The Telecom Regulatory Authority of India (TRAI) recently released draft regulations on the minimum quality benchmarks for mobile Internet service. “It is necessary to benchmark and monitor the quality of service offered by the service providers of mobile data services with various options open to the implementing agencies so that the interests of consumers are protected,” TRAI said. The TRAI has sought written comments on the draft regulations from stakeholders by July 25 and counter comments by August 1.
The draft states that it will be mandatory for an operator to activate mobile Internet services within three hours of request from a customer, with a 95 percent success rate; data download attempts should have a success rate of 90 per cent and data upload attempts should have a success rate of 85 percent; the minimum download speed provided should be recorded by the service provider and reported to TRAI; and the average throughput for packet data should be 90 percent of the subscribed speed. Among other things, the draft mentioned that the connection drop rate should be less than or equal to two percent of the total time.
Earlier this year, the Cellular Operators Association of India (COAI) expressed its resentment towards the indifference of the TRAI towards the industry’s pleas for consumer interest and sustainability of the sector. The non-government body had alleged that TRAI had been pushing flawed recommendations, along with being biased. COAI aims to aid service providers in establishing and maintaining world-class, affordable mobile services in India.

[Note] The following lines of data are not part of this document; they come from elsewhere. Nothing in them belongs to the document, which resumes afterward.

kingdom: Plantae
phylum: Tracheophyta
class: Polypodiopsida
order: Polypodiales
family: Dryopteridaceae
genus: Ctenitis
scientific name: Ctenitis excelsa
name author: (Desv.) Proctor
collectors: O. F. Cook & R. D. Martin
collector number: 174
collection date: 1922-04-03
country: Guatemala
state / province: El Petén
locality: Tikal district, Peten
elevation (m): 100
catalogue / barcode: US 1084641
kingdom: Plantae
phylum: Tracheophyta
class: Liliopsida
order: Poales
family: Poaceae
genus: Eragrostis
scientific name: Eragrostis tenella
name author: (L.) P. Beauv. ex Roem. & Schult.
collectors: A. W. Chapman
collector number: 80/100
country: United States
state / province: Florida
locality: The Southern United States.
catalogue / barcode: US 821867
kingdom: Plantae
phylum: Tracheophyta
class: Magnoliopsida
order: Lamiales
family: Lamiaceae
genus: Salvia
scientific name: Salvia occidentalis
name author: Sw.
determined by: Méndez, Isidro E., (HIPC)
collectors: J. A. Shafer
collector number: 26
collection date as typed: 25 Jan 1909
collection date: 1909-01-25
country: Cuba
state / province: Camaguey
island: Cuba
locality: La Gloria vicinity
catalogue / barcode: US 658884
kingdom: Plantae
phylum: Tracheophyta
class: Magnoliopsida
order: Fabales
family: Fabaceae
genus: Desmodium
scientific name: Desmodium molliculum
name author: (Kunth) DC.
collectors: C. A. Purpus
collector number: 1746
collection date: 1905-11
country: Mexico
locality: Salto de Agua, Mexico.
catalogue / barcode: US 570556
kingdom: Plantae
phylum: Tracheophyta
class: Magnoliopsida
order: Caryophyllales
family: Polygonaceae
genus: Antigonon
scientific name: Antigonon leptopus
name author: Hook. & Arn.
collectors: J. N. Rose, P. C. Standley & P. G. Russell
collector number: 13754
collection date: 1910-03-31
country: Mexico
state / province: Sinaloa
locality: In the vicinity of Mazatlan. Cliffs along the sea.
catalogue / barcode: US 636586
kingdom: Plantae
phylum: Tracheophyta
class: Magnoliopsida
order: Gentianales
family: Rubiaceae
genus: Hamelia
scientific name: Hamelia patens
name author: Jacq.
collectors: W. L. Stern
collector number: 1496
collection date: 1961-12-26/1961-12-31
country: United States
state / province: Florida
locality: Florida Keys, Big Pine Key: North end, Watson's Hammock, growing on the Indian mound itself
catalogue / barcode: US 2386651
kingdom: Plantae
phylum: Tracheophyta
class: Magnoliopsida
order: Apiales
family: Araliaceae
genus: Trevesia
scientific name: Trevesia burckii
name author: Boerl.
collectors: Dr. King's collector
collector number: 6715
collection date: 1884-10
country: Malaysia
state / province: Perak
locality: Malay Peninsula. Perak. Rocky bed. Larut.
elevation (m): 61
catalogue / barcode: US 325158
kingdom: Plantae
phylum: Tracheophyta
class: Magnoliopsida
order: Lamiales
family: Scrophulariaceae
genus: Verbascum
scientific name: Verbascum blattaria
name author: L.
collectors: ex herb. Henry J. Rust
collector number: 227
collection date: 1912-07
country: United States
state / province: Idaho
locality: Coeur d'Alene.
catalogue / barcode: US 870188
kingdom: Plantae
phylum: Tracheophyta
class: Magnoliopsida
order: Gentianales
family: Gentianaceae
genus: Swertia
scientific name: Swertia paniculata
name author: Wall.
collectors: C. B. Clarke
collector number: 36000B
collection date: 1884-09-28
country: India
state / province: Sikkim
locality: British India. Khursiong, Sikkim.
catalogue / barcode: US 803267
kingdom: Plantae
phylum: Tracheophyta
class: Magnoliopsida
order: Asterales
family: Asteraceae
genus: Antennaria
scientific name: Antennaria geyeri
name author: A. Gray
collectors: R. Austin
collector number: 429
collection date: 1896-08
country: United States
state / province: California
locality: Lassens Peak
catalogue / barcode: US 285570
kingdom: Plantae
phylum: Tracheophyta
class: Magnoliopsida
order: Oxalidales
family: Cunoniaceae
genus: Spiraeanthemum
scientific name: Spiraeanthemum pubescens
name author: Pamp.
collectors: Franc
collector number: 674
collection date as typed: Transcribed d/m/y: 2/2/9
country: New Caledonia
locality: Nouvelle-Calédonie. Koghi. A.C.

TRAI releases new draft regulations for mobile internet services
COAI also disapproved of the discriminatory environment existent between dual technology operators and GSM operators, and also the subsequent violations of the level playing field. It claimed that TRAI has ignored the industry representations and further burdened the sector with its erroneous and unfair recommendations for the reserve price for auction of spectrum. This, it believed, would further lead to serious public interest and public policy impacts and could critically be at the detriment of the consumers.
One of TRAI’s unpopular recommendations, if implemented could help the government earn revenues amounting to a staggering Rs.300,000 crore from refarming of the spectrum. A letter written by the TRAI to the secretary of the Department of Telecommunications (DoT) states that by refarming, the government can realize the true value of spectrum in the precious 900MHz and 800 MHz bands, according to previous reports. The older existing operators hold spectrum in these bands and TRAI has recommended that the 900MHz and 800MHz bands should be replaced by 1800MHz and the vacant bands be auctioned, which will account to the aforesaid sum in over four years.
“The Authority would however like to underline that spectrum required for refarming be set aside since the value to be realised from the auction of 800 and 900 MHz spectrum is very large — of the order of Rs. 3 lakh crore at the reserve price — besides involving issues of level-playing field,” said a recent letter written by TRAI secretary to DoT secretary.
Auspi (Association of Unified Telecom Service Providers of India), which represents CDMA and dual-technology mobile operators, like Sistema Shyam, Reliance Communications and Tata Teleservices has revealed that the reserve price recommended by the regulator for auctioning the 800MHz airwave band could lead to doubling of call tariffs. TRAI has also been receiving opposition from COAI and telcos also put forth that this may lead to increase in the tariff.